ГлавнаяТворчество • Детская поэзия достатка не обеспечила

Детская поэзия достатка не обеспечила

Рубрика: Творчество

3

Детская поэзия достатка не обеспечила. Мандельштаму (переписка с которым была поначалу относительно регулярной, но быстро увяла из-за редких и кратких мандельштамовских ответов) Пастернак писал 16 августа 1925 года:

«Как-то среди этих метаний я напал на работу редакционную, бывшую для меня совершенною новостью. Вот заработок чистый и верный!»

Сочетание чистоты и верности действительно в России большая редкость во всякое время.

«Мне бы очень хотелось на зиму сделать редактуру основным и постоянным моим делом, не знаю, удастся ли…»

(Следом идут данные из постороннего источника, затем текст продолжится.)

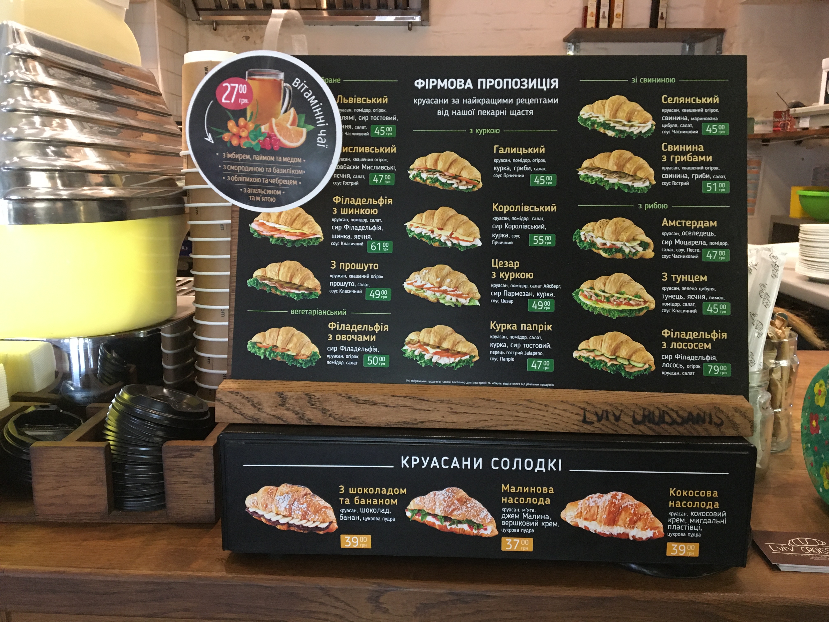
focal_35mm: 29
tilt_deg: -12.7
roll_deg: -0.9
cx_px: 414
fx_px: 695
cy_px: 311
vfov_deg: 48.2
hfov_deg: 61.7
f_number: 2.2
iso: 200
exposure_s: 1/20
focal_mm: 4.15
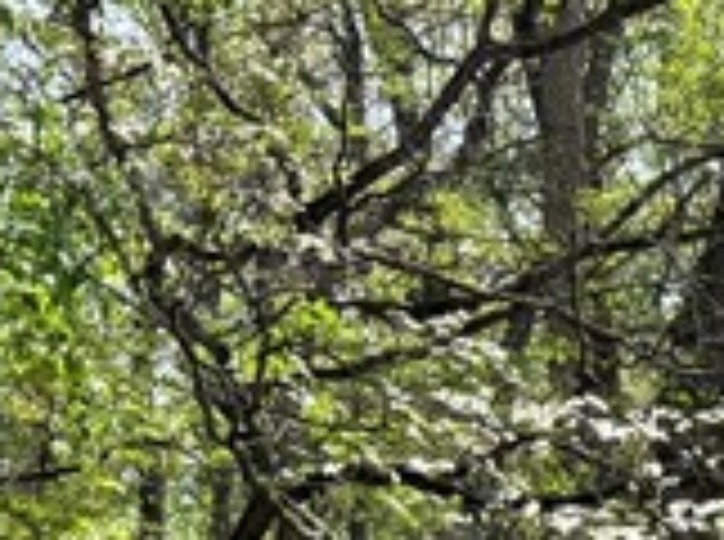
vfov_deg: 8.7
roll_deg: +0.9
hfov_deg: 11.7
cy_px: 1368
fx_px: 3193
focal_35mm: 153
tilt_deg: -0.5
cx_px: 1399
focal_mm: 6.76
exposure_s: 1/2445
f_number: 1.78
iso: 100
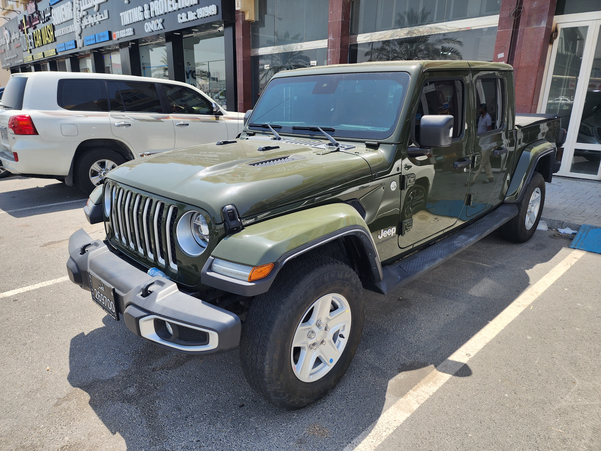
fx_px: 399
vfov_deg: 58.9
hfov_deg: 73.9
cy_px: 226
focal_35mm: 23
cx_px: 300
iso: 12
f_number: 1.8
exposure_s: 1/509
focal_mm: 6.4
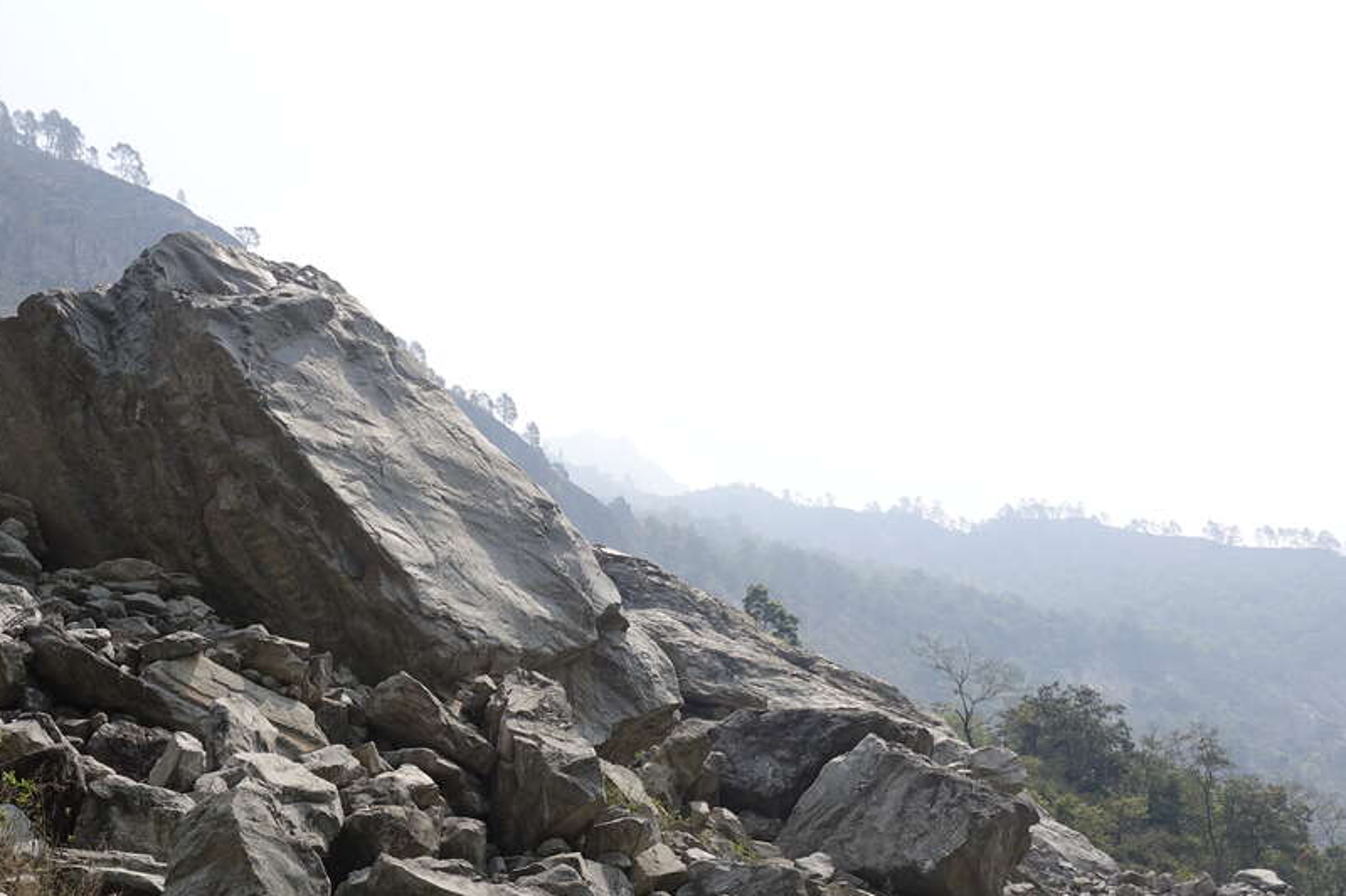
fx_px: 1346
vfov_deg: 36.2
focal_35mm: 36
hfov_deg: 52.4
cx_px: 486
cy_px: 644
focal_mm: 8.8
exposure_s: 1/125
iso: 125
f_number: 4
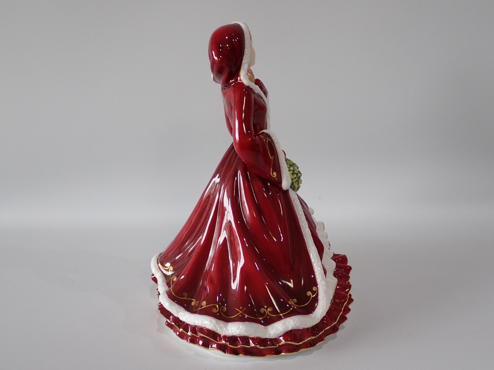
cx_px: 247
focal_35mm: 38
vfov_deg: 37.7
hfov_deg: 49.0
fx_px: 542
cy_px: 185
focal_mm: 6.83
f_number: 2.7
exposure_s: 1/60
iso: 200
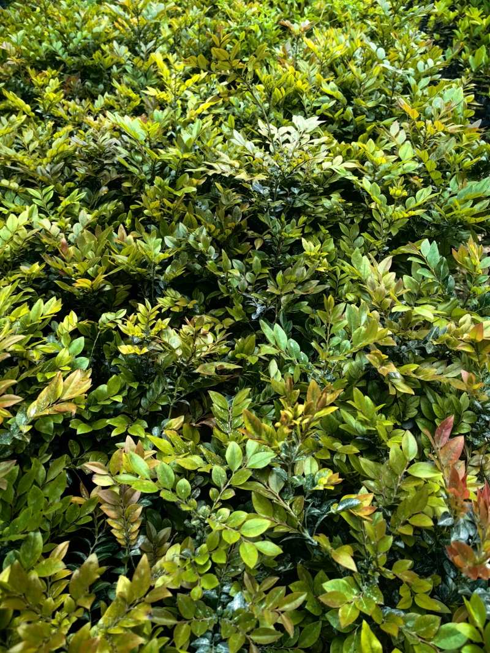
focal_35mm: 27
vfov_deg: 65.3
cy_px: 326
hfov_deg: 51.3
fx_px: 510
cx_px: 245
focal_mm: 5.75
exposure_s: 1/100
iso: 50
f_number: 2
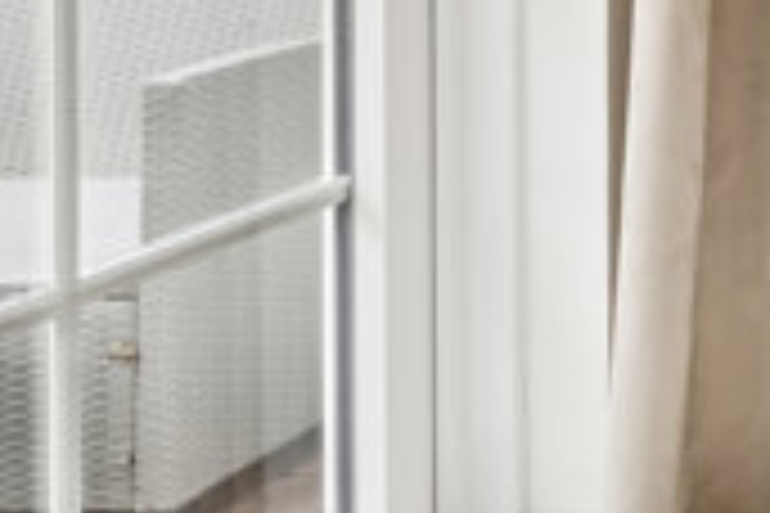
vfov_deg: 13.9
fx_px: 1954
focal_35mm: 91
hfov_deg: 15.9
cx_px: 1648
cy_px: -295
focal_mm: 13
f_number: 8
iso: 200
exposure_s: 1/10
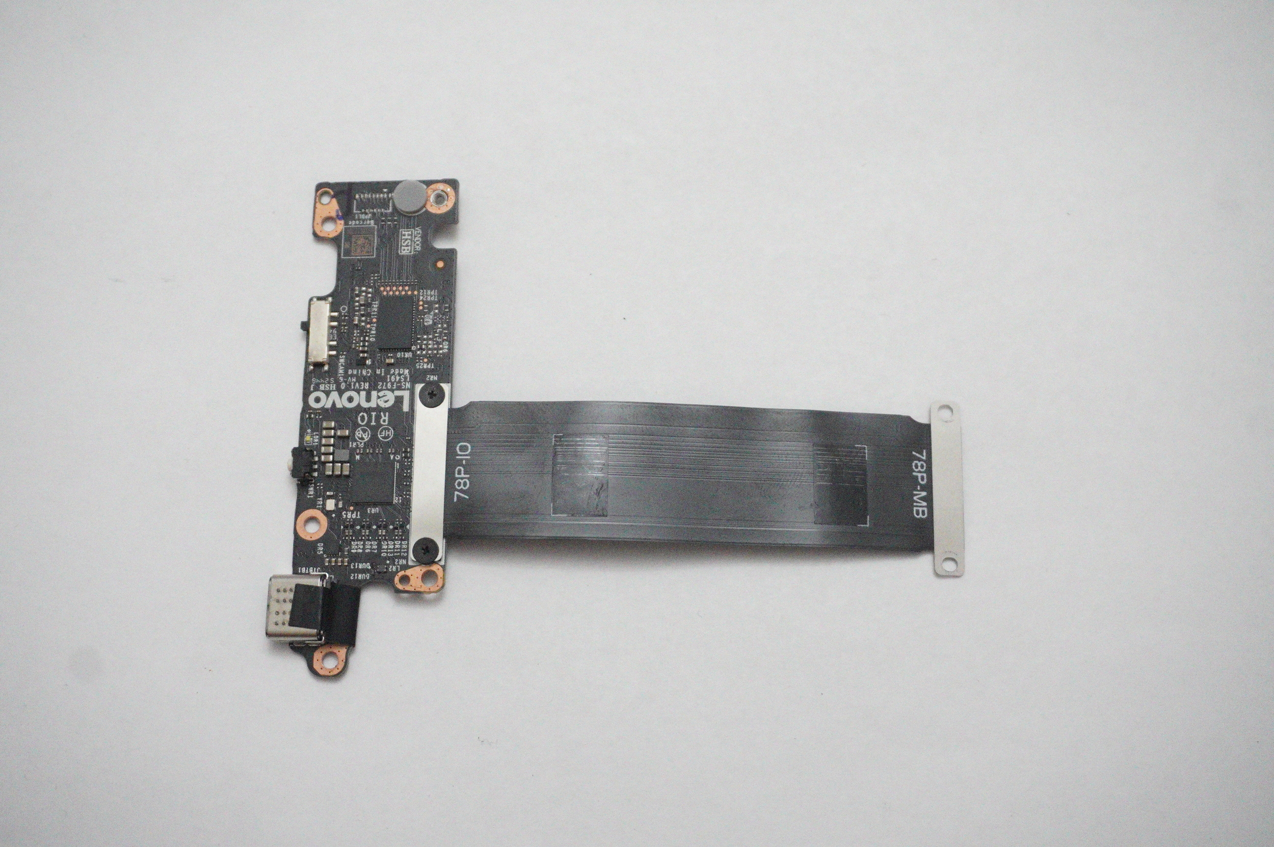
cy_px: 424
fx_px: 1697
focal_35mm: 48
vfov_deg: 28.0
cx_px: 637
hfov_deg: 41.1
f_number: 5.6
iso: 12800
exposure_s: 1/200
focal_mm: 32
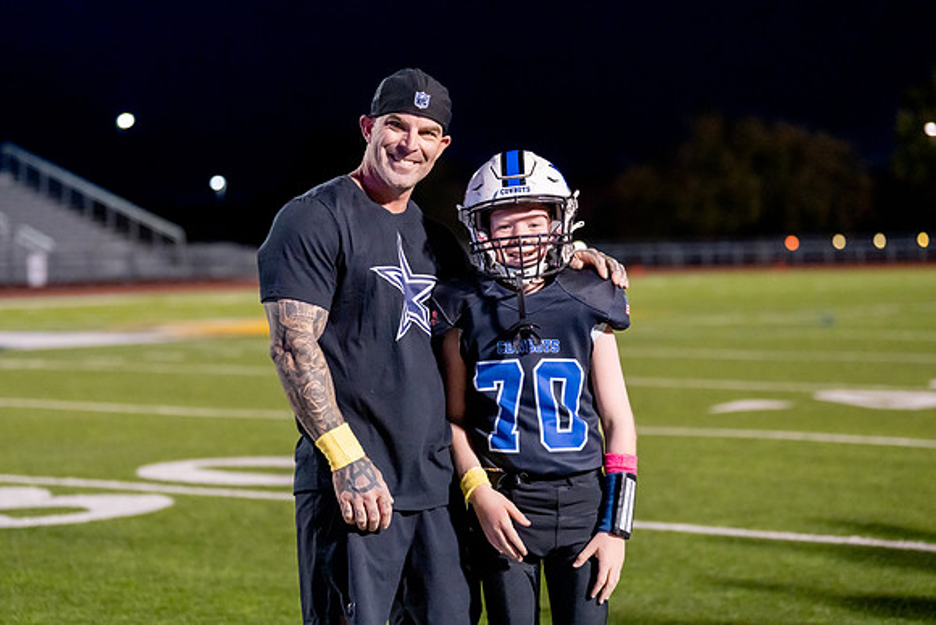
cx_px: 441
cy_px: 298
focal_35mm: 99
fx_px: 2581
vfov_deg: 13.8
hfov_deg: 20.6
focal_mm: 88
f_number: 2.8
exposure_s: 1/1000
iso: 2500
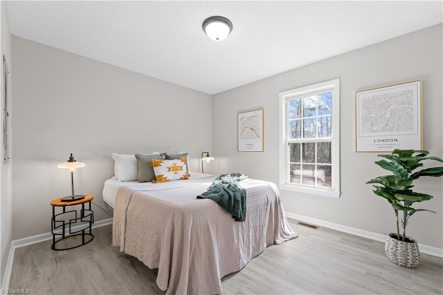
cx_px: 222
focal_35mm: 14
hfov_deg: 104.3
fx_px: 172
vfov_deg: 81.1
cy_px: 148
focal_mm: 14
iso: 400
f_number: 11
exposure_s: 1/25
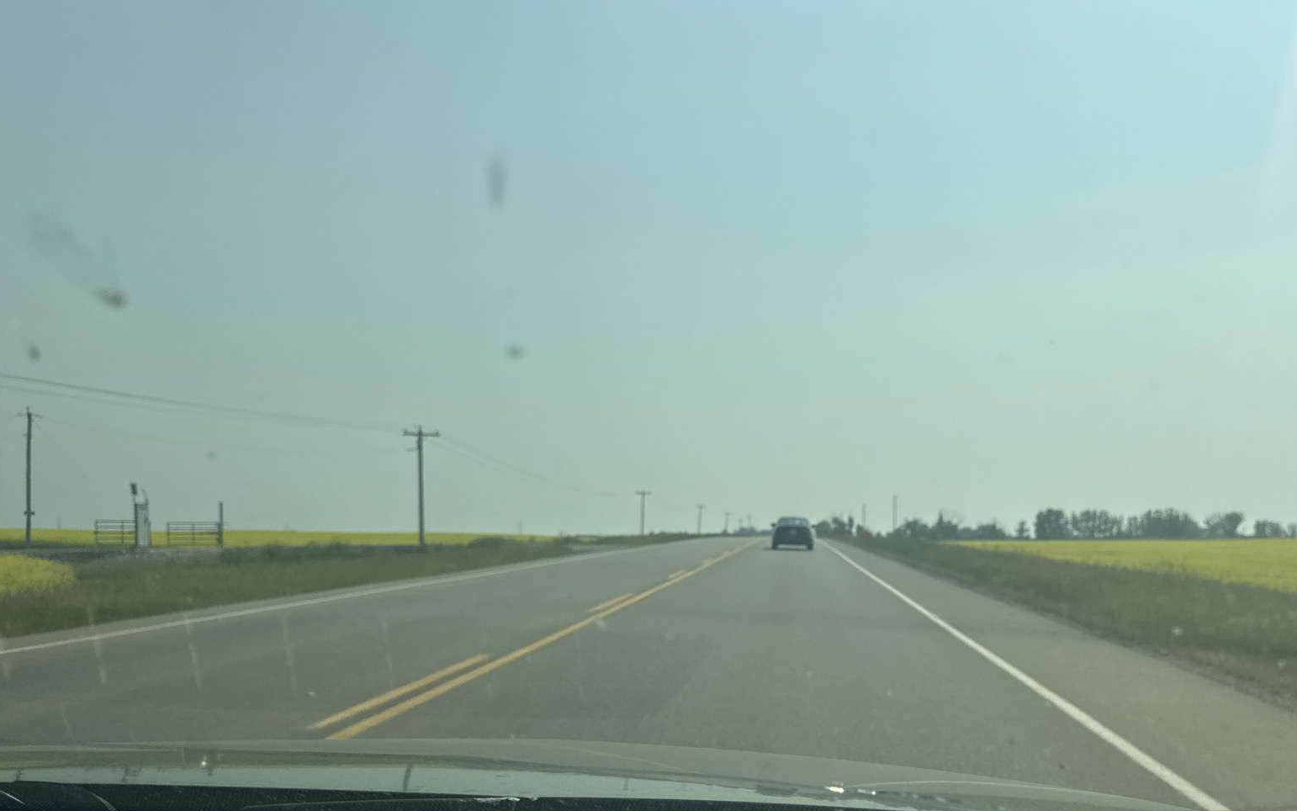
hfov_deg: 57.7
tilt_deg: -2.4
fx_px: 1167
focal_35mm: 33
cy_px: 604
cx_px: 769
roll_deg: -1.4
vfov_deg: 37.4
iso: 80
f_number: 1.78
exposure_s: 1/10309
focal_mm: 6.76
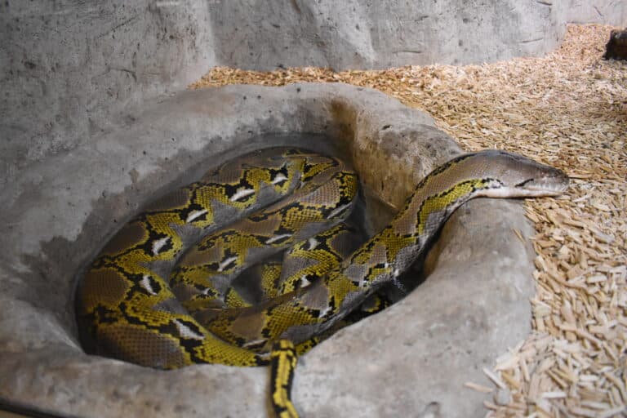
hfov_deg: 67.4
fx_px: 470
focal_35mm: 27
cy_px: 209
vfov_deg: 47.9
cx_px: 314
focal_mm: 18
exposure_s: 1/160
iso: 3200
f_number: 3.5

Не удалось. На редактуру тоже стояли очереди.
Настроение у него было тоскливое — и, как большинство современников, он на глазах разучивался понимать причины такого настроения. Дело было не в безденежье и не в отсутствии работы, и не в нараставшем литературном одиночестве. Причина была в том, что непоправимо разлаживалась сама жизнь, фундаментальные ее механизмы; невозможно было оставаться поэтом и не врать ежесекундно себе и людям. Летом 1925 года журнал «Журналист» попросил его высказаться под рубрикой «Что говорят писатели о постановлении ЦК РКП(б)» — имелась в виду резолюция «О политике партии в области художественной литературы». Пастернак никогда не придавал постановлениям исключительного значения — даже в 1932 году на вопрос о роспуске РАППа, то есть о либеральнейшей мере партийного руководства, ответил на своем творческом вечере в клубе МГУ, что после постановления снег не начнет идти снизу вверх (этот ответ запомнил Варлам Шаламов и привел в мемуарах); но тут ему показалось важным обнародовать свое мнение. Постановление, в общем, было вегетарианское и даже до некоторой степени плюралистское — объявлялось, что ни одна литературная группа не имеет преимуществ перед другой и все должны воздерживаться от «комчванства», ибо истинно пролетарский стиль не определяется происхождением творца и должен быть создан совокупными усилиями художников. Провозглашалось, что СССР вступил в полосу культурной революции.
Пастернак внимательно перечитал постановление, чтобы его оценить по просьбе журнала, и увидел в нем предательство всего, что он в русской революции любил.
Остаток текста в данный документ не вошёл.